See Also: Stop Sensitive Data Loss with AI Powered DLP
Researchers at security firm Palo Alto Networks uncovered two arbitrary code flaws in LangChain, an open-source library that supports large language model app development.
"These two flaws could have allowed attackers to execute arbitrary code and access sensitive data. LangChain has since issued patches to resolve these vulnerabilities," the researchers said.
The first vulnerability, tracked as CVE-2023-44467, is a critical prompt injection flaw that affects PALChain, a Python library used by LangChain to generate code.
The researchers exploited the flaw by altering the functionalities of two security functions within from_math_prompt
, a method that translates user queries into executable Python code.
By setting the values of the two security functions to false
, the researchers altered LangChain's validation checks and its ability to detect dangerous functions - allowing them to run the malicious code on the application as a user-specified action.
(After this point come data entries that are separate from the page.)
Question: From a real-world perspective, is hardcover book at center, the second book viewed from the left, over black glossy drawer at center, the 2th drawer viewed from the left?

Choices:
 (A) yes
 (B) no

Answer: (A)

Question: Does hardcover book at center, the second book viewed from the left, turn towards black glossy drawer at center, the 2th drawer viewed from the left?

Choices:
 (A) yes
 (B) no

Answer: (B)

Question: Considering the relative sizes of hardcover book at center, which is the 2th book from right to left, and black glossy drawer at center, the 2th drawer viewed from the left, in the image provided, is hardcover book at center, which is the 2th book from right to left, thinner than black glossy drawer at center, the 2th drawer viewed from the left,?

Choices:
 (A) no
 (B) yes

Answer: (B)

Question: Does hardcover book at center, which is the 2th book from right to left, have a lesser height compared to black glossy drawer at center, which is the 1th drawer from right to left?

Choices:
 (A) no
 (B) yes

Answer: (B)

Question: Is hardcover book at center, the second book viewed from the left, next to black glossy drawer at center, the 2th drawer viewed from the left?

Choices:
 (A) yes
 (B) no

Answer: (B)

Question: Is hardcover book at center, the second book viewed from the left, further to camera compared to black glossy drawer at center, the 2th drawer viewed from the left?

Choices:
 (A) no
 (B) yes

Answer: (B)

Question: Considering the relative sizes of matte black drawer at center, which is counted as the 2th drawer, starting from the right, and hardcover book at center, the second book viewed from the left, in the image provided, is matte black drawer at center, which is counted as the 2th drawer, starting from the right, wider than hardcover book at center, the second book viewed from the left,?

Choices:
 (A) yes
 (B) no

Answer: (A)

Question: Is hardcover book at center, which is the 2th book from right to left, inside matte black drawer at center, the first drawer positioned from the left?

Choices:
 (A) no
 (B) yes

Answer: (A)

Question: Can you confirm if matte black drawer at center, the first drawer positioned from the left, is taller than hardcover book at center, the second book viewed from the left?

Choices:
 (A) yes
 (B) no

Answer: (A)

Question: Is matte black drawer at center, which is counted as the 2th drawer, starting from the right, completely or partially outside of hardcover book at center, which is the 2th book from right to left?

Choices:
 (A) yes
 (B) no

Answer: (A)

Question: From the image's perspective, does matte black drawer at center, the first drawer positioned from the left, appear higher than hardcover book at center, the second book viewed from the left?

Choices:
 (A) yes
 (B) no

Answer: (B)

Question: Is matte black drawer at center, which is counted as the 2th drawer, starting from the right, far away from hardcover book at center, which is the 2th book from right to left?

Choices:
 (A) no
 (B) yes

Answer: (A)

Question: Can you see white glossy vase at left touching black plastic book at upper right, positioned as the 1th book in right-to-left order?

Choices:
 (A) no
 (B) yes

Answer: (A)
"By disallowing imports and blocking certain built-in command execution functions, the approach theoretically reduces the risk of executing unauthorized or harmful code," the researchers said.
The other flaw, tracked CVE-2023-46229, affects a LangChain feature called SitemapLoader
that scrapes information from different URLs to generate information collected from each site as a PDF.
The vulnerability stems from SitemapLoader's ability to retrieve information from every URL that it receives. A supporting utility called scrape_all
collects data from each URL it receives without filtering or sanitizing any data.
"A malicious actor could include URLs to intranet resources in the provided sitemap. This can result in server-side request forgery and the unintentional leakage of sensitive data when content from the listed URLs is fetched and returned," the researchers said.
They also said the threat actors could potentially exploit the flaw to extract sensitive information from limited-access application program interfaces of an organization or other back-end environment that the LLM interacts with.
To mitigate the vulnerability, LangChain introduced a new function called extract_scheme_and_domain
and an allowlist that lets its users control domains," the researchers said.
Both Palo Alto and LangChain urged immediate patching, especially as companies rush to deploy AI solutions.
It is unclear if threat actors have exploited the flaws. LangChain did not immediately respond to a request for comment.